Model Selection
No single model is a silver bullet. Anyone claiming one model dominates all tasks should be viewed skeptically.
Different Models, Different Strengths
Models have distinct personalities. Some overcomplicate solutions. Some struggle with long tasks. Some excel at prose but fumble at code. Knowing these tendencies helps you pick the right tool.
Long-horizon reasoning: Claude Opus 4.5 represents a leap forward for extended autonomous work—porting codebases, running tests, translating between languages. It can run for hours, self-correct, and stay on track without succumbing to context collapse as quickly as other models.
High-level thinking: OpenAI models can excel at drafting prose, architectural discussions, and “vibe coding” where you want the model to generate a high-level understanding rather than you providing one.
Volatility and Reliability
Model behavior isn’t static. Providers update models, sometimes improving them, sometimes introducing regressions. What worked last month might not work today.

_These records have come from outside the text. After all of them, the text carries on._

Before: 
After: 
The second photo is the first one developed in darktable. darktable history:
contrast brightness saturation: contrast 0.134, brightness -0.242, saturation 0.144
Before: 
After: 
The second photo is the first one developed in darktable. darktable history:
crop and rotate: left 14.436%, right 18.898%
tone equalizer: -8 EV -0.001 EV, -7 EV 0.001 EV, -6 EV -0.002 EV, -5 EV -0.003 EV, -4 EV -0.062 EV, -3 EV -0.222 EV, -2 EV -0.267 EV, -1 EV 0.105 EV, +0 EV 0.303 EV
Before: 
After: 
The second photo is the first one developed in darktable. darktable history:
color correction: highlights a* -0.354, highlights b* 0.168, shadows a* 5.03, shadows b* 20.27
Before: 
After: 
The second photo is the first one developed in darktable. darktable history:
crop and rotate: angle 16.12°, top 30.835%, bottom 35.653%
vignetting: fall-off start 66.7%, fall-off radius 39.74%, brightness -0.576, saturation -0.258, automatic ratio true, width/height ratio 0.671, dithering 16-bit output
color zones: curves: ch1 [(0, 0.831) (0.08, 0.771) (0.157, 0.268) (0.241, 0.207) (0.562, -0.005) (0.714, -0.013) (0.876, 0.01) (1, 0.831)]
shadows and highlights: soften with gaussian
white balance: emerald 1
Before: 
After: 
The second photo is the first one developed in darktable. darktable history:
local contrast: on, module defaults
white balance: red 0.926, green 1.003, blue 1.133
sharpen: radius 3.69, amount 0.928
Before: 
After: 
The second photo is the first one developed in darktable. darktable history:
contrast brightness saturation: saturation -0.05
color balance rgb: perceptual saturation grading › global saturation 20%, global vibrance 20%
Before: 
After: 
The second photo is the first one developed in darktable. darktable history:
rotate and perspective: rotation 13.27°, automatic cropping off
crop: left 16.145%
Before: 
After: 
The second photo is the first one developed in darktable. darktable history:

Recent OpenAI releases have shown more volatility. Codex has exhibited issues like selecting wrong tool versions even when explicitly instructed otherwise. These problems may get fixed, or they may not. The point is: test in your environment before committing.
Tooling Differences
Beyond the models themselves, the tools wrapping them vary in capability and reliability. Copilot has tooling limitations. Cursor uses “rules” instead of “skills.” Claude Code pioneered the skills pattern that others are adopting.
You can organize your prompts and instructions in a vendor-agnostic way, papering over these differences until the tooling converges.
The Pattern
Match the model to the task. Use long-horizon models for extended autonomous work. Use conversational models for high-level brainstorming. Test before trusting. And stay flexible—the landscape keeps shifting.